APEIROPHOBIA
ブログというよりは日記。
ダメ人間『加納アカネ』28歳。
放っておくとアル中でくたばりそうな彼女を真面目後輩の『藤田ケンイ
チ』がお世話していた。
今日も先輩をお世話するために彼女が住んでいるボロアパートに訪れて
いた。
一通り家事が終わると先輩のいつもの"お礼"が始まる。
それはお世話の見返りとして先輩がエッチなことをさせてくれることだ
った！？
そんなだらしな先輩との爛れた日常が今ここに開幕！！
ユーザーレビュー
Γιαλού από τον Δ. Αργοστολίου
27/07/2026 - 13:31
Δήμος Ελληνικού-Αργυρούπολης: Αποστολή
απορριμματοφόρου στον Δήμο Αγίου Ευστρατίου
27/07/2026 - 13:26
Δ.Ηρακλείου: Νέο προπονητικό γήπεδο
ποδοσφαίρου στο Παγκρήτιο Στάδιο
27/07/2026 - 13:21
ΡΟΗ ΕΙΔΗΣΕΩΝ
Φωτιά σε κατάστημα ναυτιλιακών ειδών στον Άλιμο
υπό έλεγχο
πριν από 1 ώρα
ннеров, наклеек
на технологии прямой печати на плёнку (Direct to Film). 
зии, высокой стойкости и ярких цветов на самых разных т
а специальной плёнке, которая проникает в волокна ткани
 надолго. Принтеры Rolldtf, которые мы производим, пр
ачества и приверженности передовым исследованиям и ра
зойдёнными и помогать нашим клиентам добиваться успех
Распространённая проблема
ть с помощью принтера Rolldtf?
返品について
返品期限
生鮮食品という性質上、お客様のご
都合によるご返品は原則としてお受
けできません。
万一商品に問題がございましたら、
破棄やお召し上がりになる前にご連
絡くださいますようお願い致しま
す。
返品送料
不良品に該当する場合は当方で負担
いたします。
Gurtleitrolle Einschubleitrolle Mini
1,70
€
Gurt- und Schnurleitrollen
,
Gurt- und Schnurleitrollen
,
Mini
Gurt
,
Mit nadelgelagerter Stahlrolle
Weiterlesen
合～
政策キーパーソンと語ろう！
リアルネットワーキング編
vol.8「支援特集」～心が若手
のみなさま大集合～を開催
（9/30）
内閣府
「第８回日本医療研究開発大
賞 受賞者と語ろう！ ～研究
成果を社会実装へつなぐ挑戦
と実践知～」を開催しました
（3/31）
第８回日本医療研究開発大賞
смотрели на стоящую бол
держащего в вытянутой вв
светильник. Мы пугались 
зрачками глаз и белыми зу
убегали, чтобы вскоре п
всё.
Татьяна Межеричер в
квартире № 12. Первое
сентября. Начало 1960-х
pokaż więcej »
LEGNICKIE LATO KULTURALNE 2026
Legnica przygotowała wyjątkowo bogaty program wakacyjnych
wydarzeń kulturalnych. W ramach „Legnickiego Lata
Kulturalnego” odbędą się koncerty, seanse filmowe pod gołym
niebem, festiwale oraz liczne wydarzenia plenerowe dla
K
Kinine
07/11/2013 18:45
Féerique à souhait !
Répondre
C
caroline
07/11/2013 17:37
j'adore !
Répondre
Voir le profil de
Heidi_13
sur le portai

--------------------------------

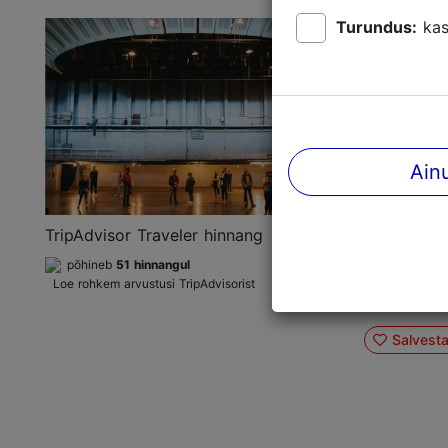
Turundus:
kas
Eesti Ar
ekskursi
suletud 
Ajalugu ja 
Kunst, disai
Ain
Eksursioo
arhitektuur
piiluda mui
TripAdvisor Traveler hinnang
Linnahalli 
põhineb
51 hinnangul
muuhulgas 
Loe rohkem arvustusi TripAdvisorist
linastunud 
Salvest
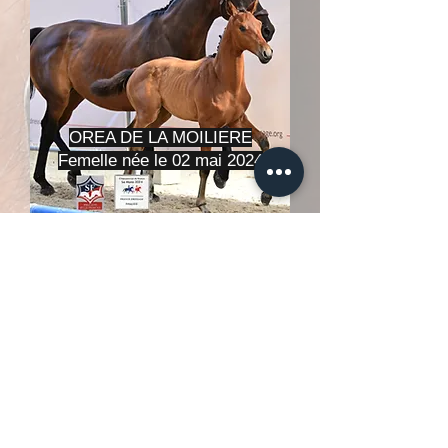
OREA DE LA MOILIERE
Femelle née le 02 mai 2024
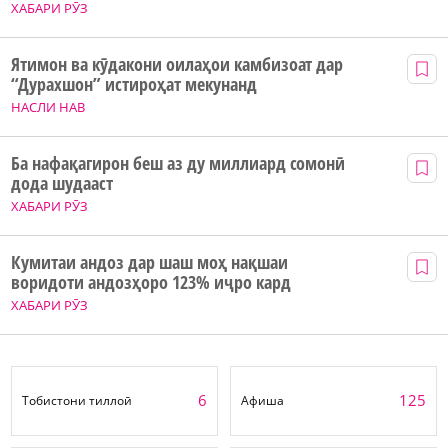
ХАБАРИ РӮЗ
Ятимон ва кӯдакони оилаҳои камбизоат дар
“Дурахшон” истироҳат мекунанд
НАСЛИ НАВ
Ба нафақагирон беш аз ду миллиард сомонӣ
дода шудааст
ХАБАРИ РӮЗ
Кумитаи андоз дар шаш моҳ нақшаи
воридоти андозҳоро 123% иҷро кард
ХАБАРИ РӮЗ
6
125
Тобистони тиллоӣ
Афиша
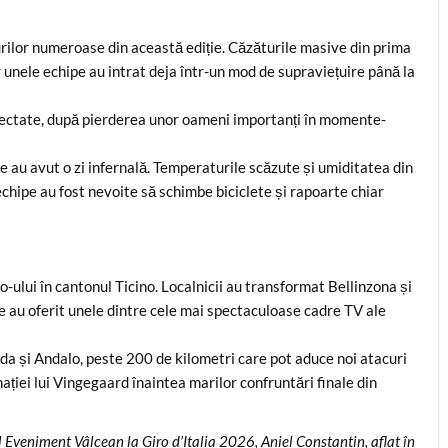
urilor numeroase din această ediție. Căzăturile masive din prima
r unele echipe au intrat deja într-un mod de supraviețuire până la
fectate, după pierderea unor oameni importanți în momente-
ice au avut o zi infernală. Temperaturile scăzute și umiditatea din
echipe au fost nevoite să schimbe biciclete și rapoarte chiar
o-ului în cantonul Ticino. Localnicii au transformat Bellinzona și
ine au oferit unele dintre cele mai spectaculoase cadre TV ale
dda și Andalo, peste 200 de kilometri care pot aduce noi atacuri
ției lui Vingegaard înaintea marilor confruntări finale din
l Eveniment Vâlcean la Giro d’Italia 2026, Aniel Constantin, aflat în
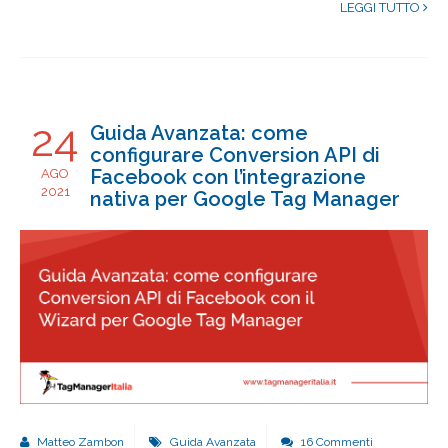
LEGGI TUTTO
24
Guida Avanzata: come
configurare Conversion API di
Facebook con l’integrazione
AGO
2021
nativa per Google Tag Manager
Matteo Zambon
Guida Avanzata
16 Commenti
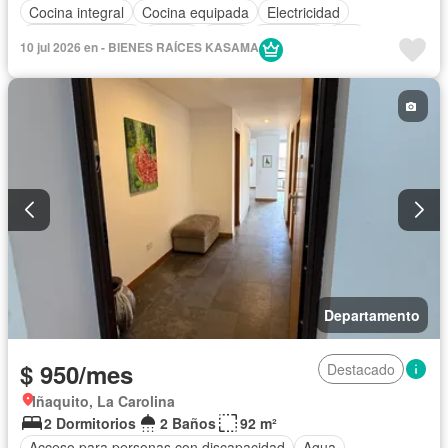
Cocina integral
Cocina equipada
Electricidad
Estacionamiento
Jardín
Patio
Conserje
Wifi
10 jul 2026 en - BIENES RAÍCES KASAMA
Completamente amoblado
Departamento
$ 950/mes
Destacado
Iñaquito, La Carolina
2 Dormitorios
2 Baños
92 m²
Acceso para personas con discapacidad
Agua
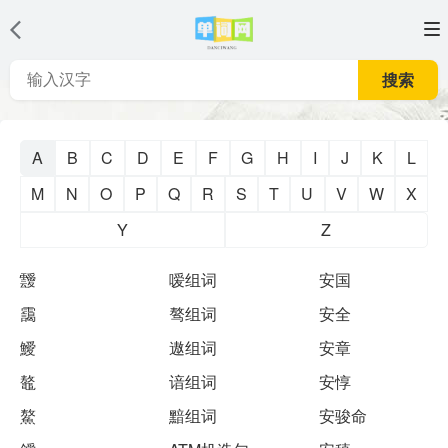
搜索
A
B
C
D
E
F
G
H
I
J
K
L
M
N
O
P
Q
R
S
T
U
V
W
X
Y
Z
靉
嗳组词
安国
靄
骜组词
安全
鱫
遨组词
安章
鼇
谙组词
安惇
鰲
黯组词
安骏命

--------------------------------

About this exercise: Copy out each line of the material in which the word "στον" turns up.

Response area:
απορριμματοφόρου στον Δήμο Αγίου Ευστρατίου
Φωτιά σε κατάστημα ναυτιλιακών ειδών στον Άλιμο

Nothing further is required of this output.